Le médecin s’empresse de suivre Dakota, son bras soutenant l’autre femme et la poche serrée contre son corps, le tube s’étirant entre eux.

 

 

 

Ils rejoignent rapidement la réception et le petit groupe de femmes exactement à l’endroit où Koda les a laissées. Avec un signe de tête, elle les emmène vers la sortie. A travers la vitre, elle peut voir le second androïde immobile sur le porche. Elle pousse la porte et comme ce mouvement n’entraîne aucune réaction du droïde, elle pousse un deuxième soupir de soulagement et passe la porte.

 

 

 

Par-dessus son épaule, elle s’adresse à la jeune femme à la chevelure punk. « Vous. Attrapez son revolver. Il ne pourra pas nous faire de mal sans son arme. Même quand nous serons assez loin. »

 

 

 

« Excellent ! » La femme s’exécute, et pour faire bonne mesure, pousse l’androïde avec force, le faisant dégringoler du porche dans la neige où il s’effondre, toujours sans aucun mouvement. « Prends ça, espèce de saloperie de fer blanc ! Ouais ! »

 

 

 

 

« Ok, allons-y ! Marchez aussi vite que vous le pourrez.
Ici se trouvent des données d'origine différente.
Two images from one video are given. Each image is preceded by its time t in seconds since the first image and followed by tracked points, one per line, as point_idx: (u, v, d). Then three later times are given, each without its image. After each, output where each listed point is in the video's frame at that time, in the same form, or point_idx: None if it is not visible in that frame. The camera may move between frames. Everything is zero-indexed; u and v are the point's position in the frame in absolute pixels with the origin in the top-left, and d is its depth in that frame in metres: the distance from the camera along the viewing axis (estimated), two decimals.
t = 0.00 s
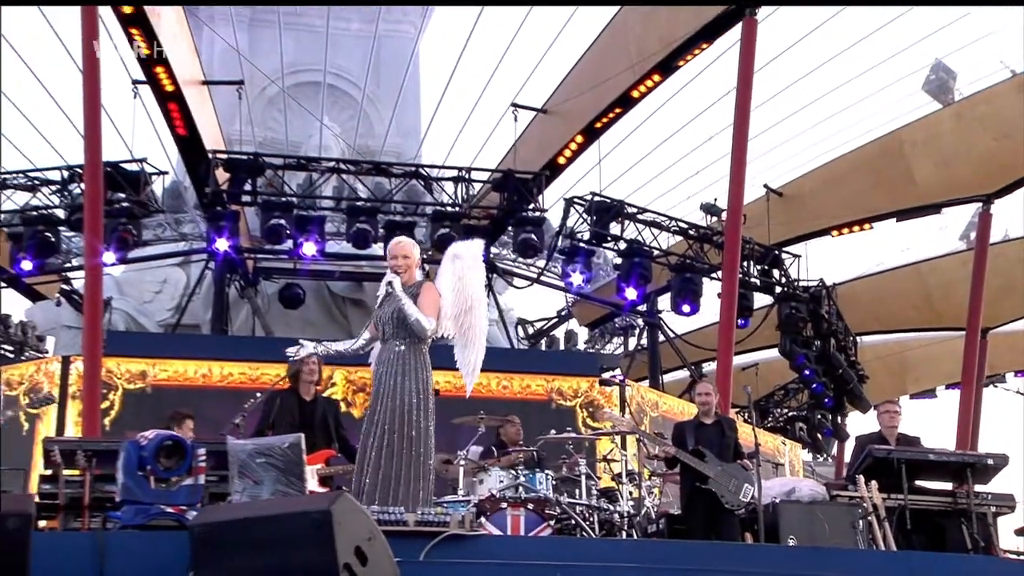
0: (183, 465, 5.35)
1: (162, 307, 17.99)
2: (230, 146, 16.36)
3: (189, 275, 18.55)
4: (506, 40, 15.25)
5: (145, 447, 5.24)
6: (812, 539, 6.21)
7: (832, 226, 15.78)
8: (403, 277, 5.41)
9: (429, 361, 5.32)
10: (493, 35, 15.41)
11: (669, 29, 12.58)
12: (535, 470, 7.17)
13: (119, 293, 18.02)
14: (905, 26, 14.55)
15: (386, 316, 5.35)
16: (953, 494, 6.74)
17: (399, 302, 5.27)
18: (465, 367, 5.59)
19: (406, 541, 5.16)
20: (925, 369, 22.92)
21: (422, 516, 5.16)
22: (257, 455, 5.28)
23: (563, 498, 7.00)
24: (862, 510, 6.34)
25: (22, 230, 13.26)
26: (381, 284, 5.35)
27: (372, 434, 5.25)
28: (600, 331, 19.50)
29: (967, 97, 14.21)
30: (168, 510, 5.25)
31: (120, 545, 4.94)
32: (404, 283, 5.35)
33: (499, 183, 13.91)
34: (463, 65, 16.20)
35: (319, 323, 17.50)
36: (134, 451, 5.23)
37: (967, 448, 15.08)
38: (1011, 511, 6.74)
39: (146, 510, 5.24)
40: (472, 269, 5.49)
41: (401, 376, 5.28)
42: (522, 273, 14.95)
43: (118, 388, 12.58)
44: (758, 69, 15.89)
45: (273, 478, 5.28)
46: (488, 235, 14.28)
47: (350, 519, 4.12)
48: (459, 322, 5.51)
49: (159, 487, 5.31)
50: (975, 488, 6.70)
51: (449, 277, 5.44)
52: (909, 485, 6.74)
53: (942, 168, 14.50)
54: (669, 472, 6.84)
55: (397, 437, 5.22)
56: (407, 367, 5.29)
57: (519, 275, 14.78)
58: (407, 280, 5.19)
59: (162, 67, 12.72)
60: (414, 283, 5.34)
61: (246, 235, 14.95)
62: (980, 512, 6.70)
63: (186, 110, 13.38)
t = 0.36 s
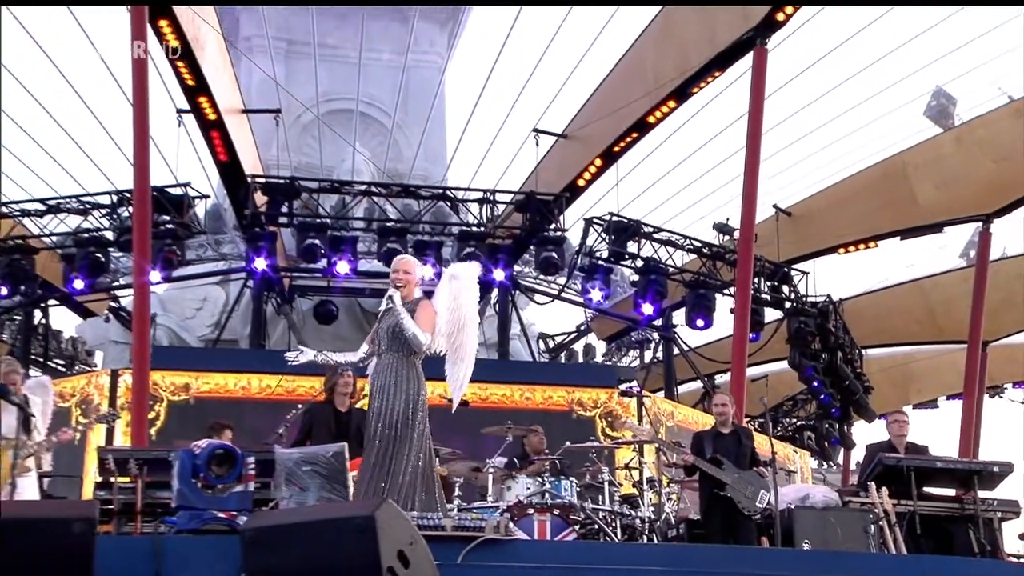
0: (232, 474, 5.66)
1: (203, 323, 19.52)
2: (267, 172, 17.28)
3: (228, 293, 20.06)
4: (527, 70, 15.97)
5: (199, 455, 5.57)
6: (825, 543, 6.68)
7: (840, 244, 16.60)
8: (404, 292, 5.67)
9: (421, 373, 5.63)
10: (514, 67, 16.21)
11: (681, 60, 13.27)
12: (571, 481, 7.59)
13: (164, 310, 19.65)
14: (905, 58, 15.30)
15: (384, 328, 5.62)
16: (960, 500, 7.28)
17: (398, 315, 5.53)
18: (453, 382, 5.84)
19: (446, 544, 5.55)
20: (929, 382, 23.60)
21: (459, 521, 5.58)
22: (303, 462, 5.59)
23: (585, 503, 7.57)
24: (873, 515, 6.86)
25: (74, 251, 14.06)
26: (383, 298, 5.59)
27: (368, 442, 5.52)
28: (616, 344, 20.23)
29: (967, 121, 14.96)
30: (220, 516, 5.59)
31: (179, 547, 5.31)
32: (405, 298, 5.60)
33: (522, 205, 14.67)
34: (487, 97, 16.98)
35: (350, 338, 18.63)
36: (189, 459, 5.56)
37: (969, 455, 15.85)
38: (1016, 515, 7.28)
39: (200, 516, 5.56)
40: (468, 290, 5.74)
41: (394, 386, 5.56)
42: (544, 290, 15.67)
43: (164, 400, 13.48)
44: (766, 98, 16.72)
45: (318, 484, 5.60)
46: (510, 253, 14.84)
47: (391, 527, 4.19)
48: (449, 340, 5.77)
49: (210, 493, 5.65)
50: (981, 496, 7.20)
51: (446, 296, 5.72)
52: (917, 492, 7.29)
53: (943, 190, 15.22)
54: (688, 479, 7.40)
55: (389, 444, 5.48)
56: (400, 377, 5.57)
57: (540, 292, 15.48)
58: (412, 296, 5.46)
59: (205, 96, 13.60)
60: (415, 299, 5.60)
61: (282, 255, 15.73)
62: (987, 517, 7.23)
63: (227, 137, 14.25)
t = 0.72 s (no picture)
0: (282, 479, 5.67)
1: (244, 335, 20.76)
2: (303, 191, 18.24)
3: (266, 307, 21.35)
4: (551, 91, 16.94)
5: (250, 457, 5.62)
6: (838, 544, 7.11)
7: (847, 259, 17.36)
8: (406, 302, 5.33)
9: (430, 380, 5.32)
10: (539, 91, 17.15)
11: (695, 84, 14.01)
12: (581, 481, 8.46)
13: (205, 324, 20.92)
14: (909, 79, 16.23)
15: (389, 337, 5.28)
16: (968, 504, 7.90)
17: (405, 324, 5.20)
18: (457, 388, 5.60)
19: (484, 546, 6.12)
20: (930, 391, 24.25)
21: (495, 523, 6.14)
22: (348, 469, 5.15)
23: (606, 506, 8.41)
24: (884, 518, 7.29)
25: (122, 267, 14.88)
26: (385, 304, 5.23)
27: (375, 444, 5.27)
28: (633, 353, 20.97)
29: (967, 142, 15.66)
30: (269, 518, 5.59)
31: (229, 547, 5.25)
32: (409, 307, 5.26)
33: (544, 222, 15.46)
34: (510, 121, 17.90)
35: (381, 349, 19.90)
36: (241, 461, 5.61)
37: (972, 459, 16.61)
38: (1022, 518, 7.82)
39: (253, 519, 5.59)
40: (469, 298, 5.52)
41: (401, 393, 5.24)
42: (565, 303, 16.42)
43: (207, 408, 14.43)
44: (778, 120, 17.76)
45: (362, 489, 5.13)
46: (533, 269, 15.58)
47: (435, 527, 4.34)
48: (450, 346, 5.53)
49: (261, 499, 5.66)
50: (988, 500, 7.80)
51: (449, 304, 5.45)
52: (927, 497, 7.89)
53: (947, 206, 15.94)
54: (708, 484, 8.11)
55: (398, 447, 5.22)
56: (409, 385, 5.25)
57: (562, 305, 16.26)
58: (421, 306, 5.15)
59: (245, 121, 14.52)
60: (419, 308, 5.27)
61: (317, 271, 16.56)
62: (993, 519, 7.81)
63: (267, 160, 15.20)
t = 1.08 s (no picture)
0: (326, 478, 6.73)
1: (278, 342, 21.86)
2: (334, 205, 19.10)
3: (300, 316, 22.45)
4: (567, 114, 17.79)
5: (295, 460, 6.65)
6: (848, 539, 7.62)
7: (850, 269, 18.15)
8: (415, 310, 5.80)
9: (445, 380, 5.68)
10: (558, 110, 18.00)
11: (706, 102, 14.75)
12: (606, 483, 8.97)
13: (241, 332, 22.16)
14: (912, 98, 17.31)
15: (402, 338, 5.68)
16: (973, 502, 8.54)
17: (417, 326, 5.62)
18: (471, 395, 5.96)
19: (517, 543, 6.59)
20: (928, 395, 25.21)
21: (527, 522, 6.65)
22: (384, 467, 5.36)
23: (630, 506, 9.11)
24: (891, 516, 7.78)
25: (165, 279, 15.74)
26: (398, 311, 5.67)
27: (397, 446, 5.55)
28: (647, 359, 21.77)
29: (967, 156, 16.52)
30: (314, 516, 6.57)
31: (282, 549, 5.75)
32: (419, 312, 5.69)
33: (563, 234, 16.33)
34: (530, 138, 18.71)
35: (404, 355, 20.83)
36: (289, 465, 6.63)
37: (972, 460, 17.34)
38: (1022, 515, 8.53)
39: (299, 515, 6.61)
40: (478, 307, 5.96)
41: (417, 392, 5.60)
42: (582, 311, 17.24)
43: (245, 410, 15.35)
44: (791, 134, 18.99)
45: (402, 489, 5.33)
46: (552, 278, 16.51)
47: (476, 528, 4.53)
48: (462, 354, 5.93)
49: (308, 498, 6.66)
50: (992, 499, 8.44)
51: (460, 313, 5.87)
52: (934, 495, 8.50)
53: (947, 219, 16.71)
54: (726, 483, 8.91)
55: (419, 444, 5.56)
56: (423, 383, 5.61)
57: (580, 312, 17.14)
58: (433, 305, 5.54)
59: (280, 140, 15.41)
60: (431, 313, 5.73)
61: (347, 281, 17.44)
62: (997, 517, 8.47)
63: (300, 176, 16.08)
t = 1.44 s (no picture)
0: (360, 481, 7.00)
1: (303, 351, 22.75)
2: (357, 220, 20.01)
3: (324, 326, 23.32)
4: (582, 129, 18.70)
5: (330, 463, 6.91)
6: (852, 539, 8.07)
7: (849, 280, 19.32)
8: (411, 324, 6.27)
9: (443, 388, 6.17)
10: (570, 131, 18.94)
11: (710, 124, 15.61)
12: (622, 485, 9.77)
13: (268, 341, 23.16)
14: (908, 118, 18.28)
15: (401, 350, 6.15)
16: (971, 505, 9.10)
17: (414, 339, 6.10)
18: (471, 401, 6.45)
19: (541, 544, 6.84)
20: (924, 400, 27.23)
21: (551, 523, 6.87)
22: (415, 471, 5.91)
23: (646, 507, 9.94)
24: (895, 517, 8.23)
25: (198, 291, 16.56)
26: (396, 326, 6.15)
27: (400, 452, 6.06)
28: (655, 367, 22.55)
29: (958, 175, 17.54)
30: (349, 517, 6.76)
31: (315, 548, 6.06)
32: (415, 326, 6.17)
33: (576, 248, 17.07)
34: (545, 156, 19.67)
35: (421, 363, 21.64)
36: (324, 468, 6.84)
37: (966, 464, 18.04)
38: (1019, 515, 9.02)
39: (334, 517, 6.80)
40: (472, 320, 6.48)
41: (418, 402, 6.09)
42: (594, 321, 18.06)
43: (273, 416, 16.17)
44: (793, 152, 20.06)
45: (430, 491, 5.88)
46: (565, 290, 17.36)
47: (504, 533, 5.06)
48: (459, 363, 6.42)
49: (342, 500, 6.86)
50: (990, 501, 9.00)
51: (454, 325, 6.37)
52: (934, 497, 9.11)
53: (939, 234, 17.71)
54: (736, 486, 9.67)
55: (421, 452, 6.05)
56: (423, 392, 6.10)
57: (591, 322, 17.96)
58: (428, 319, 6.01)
59: (307, 159, 16.19)
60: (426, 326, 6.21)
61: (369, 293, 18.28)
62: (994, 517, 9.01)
63: (326, 193, 16.82)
Notre moyen de transport se trouve juste derrière la ligne des arbres. En route ! »

 

 

 

Un moment plus tard, les femmes aperçoivent le camion et se mettent à courir, partagées entre l’excitation et la joie. Koda jette les clefs à une des femmes et lui demande d’ouvrir la porte arrière. Une fois que c’est fait, les femmes pénètrent dans le véhicule et vont prendre place sur les banquettes. Koda fait signe au médecin d’entrer puis dépose son fardeau sur les sièges.

 

 

 

Elle regarde ensuite les visages radieux des femmes. « Bien, on va s’en aller. Ce n’est certainement pas le camion le plus confortable que l’on puisse trouver mais je vous promets de rouler aussi délicatement que possible, ok ? »

 

 

 

Les femmes acquiescent. Depuis l’arrière, une voix demande : « Qui êtes-vous ? »

 

 

 

Elle sourit. « Une amie. Et maintenant, accrochez-vous. On y va. »

 

 

 

Elle claque la porte et la verrouille, puis se dirige vers le siège du conducteur. Au moment où elle se glisse à l’intérieur, elle entend le long et lugubre hurlement d’un loup. Des larmes pointent immédiatement au coin de ses yeux et elle les essuie d’une main irritée.

 

 

 

« Tu me manques, mon ami. » murmure-t-elle dans l’air froid.

 

 

 

Le hurlement la suit, emplissant ses oreilles et son âme alors qu’elle grimpe dans le camion et s’éloigne.